Tasks and exercises:
• a. According to the passage on the parallel PCG solver for the IBM SP1, which communication libraries handled communication between processes?
• b. Render this sentence from the passage on the parallel PCG solver in Spanish: "Thus, the entire program is loaded onto all of the participating processors, and conditionals are used to direct individual processors to do desired operations."
• c. Continue the passage on the parallel PCG solver, starting after its last sentence.

Top of Excerpted text

This project was implemented on an eight node, IBM SP1. This SP1 computing environment uses a Multiple Instruction Multiple Data (MIMD) computational model, though the current environment, of the SP1 here at Berkeley, seems to only support a slightly weaker model - the Single Program Multiple Data (SPMD). Thus, the entire program is loaded onto all of the participating processors, and conditionals are used to direct individual processors to do desired operations. Communication between processes is facilitated by libraries of communication subroutines - the IBM MPLp communication libraries. MPLp provides a system for arranging processors into groups which can then participate in collective communication library (CCL) calls, this type of routine is used for the dot product communication. MPLp also provides a wide assortment communication functions that can be used to send and receive data to and from explicitly identified processors, in a standard message passing style, these were used to communicate the vectors in the matrix-vector multiply.
The parallelization of a serial PCG solver within FEAP - required two basic types of parallel constructs. One, the coordination of the slave nodes in the different phases of the solver; and two, the communication and reduction operations used within the PCG algorithm.

Bottom of Excerpted text
Top of Given data

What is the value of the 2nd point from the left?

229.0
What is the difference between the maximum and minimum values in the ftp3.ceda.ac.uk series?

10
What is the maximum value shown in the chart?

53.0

Bottom of Given data

Answers for the tasks:
• a. The IBM MPLp communication libraries.

• b. Por lo tanto, el programa completo se carga en todos los procesadores participantes, y se usan condicionales para indicar a cada procesador que realice las operaciones deseadas.

• c.
The global coordination of the processors was implemented by having the program(s) first initialize there variables related to the computational environment (i.e. their taskid, the total number of processors, and various other useful variables). The main program, on the master processor, then executes FEAP proper - while the rest of the processors wait for messages from the master process:
program pfeap call mp_environ(nproc, taskid) c start node message loop if ( taskid .neq. MASTER ) then 100 call mp_brecv(message,INTSIZE,MASTER,ND_ACTION,nbytes) if ( message .eq. NODE_EXIT ) then return elseif ( message .eq. NODE_PCINIT ) then call pc_init elseif ( message .eq. NODE_SOLVINIT ) then call init_solve elseif ( message .eq. NODE_SOLVE ) then call node_iter else stop ' ERROR: bad node loop message' endif goto 100 endif
... FEAP proper ...
c tell nodes to exit do proci = 1, nproc-1 call mp_bsend(NODE_EXIT,INTSIZE,proci,ND_ACTION) enddo end
The master process (i.e. taskid .eq. 0) would then also call the same subroutines, and thus participate fully in the computation. Conditionals were used to allow for any actions in which only the master processor would execute (e.g. global output), and for actions which the master processor would not participate (e.g. receiving a portion of the matrix and right hand side ). A dot product is thus implemented as follows:
temp = dot(z,r,local_neq) call mp_combine(temp,d,REALSIZE,d_vadd,allgrp)